5 Basic Steps To Resurface A Damaged Parking Lot

If your parking lot is looking worse for wear, you may not have to replace it. An asphalt overlay provides a new, undamaged surface, but saves time and money as the original base and lower course of asphalt can be reused. 

1. Surface Milling

The top layer of the asphalt must be ground away, which is called milling. Surface milling creates a roughened surface that the new asphalt can bond with more thoroughly. It also creates space for the fresh asphalt layer so that it will still be level with the surrounding curbing and gutters. Milling removes the damaged surface layer of the asphalt, and it may uncover deeper damages that will require some repairs.

2. Base Patching

Any damage that extends deeper than the asphalt that is milled away will require patching. Potholes are the most obvious example of deep damage, as are weak areas with deep cracks. The entire damaged area of asphalt will be cut out and an asphalt patch will be installed to bring the area to the level of the milled surface. If the base is compromised at the point of damage, then it may need to be built up and compacted before the base patch can be applied.

3. Tack Coat

Milling and base patching will leave a lot of loose aggregate and dust on the surface, which must be cleaned up. A sweeper cleans up the residue so that the next layer, the tack coat, can be applied.

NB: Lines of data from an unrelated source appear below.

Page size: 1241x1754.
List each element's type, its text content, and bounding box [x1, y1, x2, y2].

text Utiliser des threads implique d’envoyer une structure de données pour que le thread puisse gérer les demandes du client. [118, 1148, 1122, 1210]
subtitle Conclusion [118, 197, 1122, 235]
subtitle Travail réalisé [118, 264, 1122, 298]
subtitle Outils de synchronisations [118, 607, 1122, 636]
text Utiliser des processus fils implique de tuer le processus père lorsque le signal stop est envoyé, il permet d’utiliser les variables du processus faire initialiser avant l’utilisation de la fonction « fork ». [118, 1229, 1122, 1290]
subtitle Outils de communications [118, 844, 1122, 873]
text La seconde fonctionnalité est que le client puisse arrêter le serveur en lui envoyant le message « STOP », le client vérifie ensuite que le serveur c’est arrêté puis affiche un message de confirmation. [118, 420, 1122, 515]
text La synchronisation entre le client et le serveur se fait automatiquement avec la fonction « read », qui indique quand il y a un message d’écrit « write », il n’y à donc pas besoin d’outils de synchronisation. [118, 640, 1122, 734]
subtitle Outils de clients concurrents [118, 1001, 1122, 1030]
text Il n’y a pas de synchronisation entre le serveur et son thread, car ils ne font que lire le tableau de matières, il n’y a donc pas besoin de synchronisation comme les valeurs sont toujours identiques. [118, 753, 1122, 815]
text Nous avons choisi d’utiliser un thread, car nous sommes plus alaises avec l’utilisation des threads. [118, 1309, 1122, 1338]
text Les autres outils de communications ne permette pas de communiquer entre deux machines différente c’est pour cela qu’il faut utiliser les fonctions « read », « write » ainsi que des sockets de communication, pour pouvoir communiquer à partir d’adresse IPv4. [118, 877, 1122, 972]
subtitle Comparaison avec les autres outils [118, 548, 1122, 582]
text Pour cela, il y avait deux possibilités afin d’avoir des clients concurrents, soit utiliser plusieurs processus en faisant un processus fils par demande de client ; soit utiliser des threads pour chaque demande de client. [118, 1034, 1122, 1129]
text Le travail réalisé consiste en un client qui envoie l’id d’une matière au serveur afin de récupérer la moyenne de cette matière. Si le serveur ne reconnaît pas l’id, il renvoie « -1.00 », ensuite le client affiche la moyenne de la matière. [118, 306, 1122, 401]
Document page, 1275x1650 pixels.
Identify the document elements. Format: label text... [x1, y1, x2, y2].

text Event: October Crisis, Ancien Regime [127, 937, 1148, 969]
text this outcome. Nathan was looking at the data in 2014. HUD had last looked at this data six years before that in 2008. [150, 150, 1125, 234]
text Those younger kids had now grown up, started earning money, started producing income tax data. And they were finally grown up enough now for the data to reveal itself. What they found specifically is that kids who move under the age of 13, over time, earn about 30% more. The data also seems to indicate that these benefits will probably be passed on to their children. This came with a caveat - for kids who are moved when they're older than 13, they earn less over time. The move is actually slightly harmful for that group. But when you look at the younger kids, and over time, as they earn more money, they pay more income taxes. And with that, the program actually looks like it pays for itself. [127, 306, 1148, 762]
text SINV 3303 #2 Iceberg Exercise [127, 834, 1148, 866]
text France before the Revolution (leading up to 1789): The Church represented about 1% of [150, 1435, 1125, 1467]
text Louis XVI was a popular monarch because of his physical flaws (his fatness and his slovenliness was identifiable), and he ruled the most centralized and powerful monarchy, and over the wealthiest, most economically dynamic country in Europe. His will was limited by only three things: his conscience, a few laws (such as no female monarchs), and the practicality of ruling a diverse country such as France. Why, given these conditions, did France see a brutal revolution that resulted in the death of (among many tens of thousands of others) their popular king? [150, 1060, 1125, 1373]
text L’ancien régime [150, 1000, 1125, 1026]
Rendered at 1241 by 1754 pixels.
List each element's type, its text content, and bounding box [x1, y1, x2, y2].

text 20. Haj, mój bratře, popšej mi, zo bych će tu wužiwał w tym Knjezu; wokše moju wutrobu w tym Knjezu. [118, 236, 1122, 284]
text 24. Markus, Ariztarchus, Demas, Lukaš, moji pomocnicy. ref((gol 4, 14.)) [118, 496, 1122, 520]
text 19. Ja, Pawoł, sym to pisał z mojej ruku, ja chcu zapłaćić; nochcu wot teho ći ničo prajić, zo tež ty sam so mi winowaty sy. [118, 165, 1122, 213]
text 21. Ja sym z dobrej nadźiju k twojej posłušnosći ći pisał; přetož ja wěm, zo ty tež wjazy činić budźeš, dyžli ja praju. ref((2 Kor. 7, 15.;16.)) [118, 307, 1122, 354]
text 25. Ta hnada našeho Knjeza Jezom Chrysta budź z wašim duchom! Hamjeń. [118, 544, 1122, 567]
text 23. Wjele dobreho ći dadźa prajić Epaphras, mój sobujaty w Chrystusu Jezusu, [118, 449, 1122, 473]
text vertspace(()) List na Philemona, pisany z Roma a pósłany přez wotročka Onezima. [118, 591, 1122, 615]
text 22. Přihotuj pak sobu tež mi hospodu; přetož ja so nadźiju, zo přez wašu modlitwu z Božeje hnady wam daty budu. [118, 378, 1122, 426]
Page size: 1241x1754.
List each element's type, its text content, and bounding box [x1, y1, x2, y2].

The tack coat is essentially an asphalt binder, which acts like an adhesive to better help the new overlay layer bond thoroughly with the layer of original asphalt below. 

4. Leveling Course

Following the tack coat comes the first course of asphalt. It's called the leveling course because it is used to level out any issues in the asphalt. For example, settling of the pavement over the years can result in low dips where water collects and eventually leads to pothole formation. The leveling course creates a consistent grade that is better able to drain water into the surrounding gutters or storm drains.

5. Surface Layer

The final course is the surface layer of the overlay. This creates the final smooth, consistent layer. The paving will be off-limits for regular traffic for a couple of days, although the crew can usually access the lot after 24 hours to put down striping and any other finishing touches.